I watched closely as her breath hitched and all she did, all she ever fucking did. Nod. Once. Didn’t try to utter a single word, not one.

I scoffed, shaking my head before striding away from the disappointment.

Was it my body language? Face? Tone? What the fuck did I do to make her swallow theonlything I wanted back down?

My hand found the door handle of my car, and for the last time, I turned.

Gone.

She wasn’t there anymore, but I didn’t bother to search for her. I slid into the driver's seat and slammed the door shut, harder than I intended, but I didn’t care.

The hum of the engine filled the silence, steady and low. Alex had the passenger seat reclined, shoes propped up on the dashboard as if he owned the car. He was doing what he always did, scanning the campus, eyes sharp, daring anyone to hold his stare for too long. They never did. People crossed the lot faster when they saw us here.

“Well, aren’t they in a rush?” he muttered, watching a group of girls speed past in the rearview mirror.

“Maybe don’t stare,” I said, scrolling through my phone.

“Me? Never.” His tone was mock-offended.

Before I could reply, he leaned over and snatched my phone straight out of my hand. I let out a slow breath and grabbed his off the console, dead, charging.

Of course.

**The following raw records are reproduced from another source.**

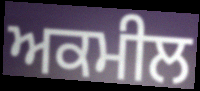
ਅਕਮੀਲ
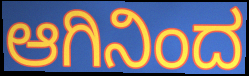
ಆಗಿನಿಂದ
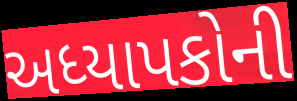
અધ્યાપકોની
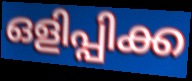
ഒളിപ്പിക്ക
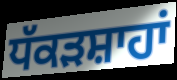
ਧੱਕੜਸ਼ਾਹਾਂ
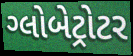
ગ્લોબેટ્રોટર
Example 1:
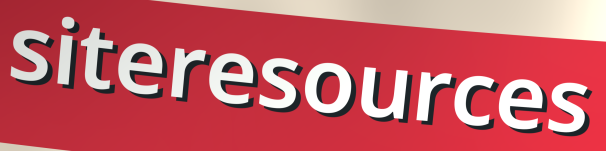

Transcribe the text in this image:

siteresources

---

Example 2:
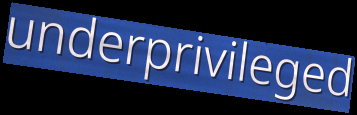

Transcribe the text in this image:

underprivileged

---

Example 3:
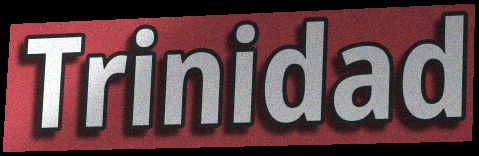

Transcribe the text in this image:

Fuck my life.

I dropped it back and leaned against the seat, eyes drifting outside. If Alex could amuse himself by people-watching, maybe I could too. Anything to distract from the monotony.

And then I saw her. Again. As if my eyes didn’t know how to focus on someone or something else, I stared.

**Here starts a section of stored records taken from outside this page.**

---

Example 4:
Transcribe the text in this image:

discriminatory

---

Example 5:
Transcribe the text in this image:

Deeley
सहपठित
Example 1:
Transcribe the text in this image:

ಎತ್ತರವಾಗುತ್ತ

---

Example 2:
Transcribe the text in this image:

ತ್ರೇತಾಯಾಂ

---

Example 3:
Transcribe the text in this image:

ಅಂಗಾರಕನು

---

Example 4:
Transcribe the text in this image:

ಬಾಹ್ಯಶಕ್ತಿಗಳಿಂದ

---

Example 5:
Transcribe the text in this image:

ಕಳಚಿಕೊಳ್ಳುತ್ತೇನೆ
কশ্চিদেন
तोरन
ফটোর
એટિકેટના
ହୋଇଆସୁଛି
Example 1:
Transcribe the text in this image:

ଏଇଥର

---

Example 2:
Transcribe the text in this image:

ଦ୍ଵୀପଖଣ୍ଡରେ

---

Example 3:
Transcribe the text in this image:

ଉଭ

She was now sitting by herself, perched on a bench under one of those trees that always looked half-dead this time of year. The same book was open on her lap, an apple in her hand.

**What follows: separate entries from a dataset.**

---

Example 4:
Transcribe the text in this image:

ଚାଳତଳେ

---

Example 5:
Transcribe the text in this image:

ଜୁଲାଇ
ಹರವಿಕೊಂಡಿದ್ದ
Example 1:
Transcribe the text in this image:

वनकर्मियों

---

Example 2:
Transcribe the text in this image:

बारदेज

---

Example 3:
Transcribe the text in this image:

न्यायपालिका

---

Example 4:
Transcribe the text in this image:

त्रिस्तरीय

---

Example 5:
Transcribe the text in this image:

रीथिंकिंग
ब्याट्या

That was it. Just a girl eating fruit and reading. Ordinary. Nothing that should hold me. Nothing that should matter.

But I couldn’t look away.

I felt a light twitch in my face as my mind drifted to earlier. When her lips parted, they opened as if she were about to utter some kind of sound to me. But chose not to.

“Why can’t you just speak?” I muttered, barely realising the words slipped out.

Alex lazily looked up, one brow cocked. “She isn’t mute.”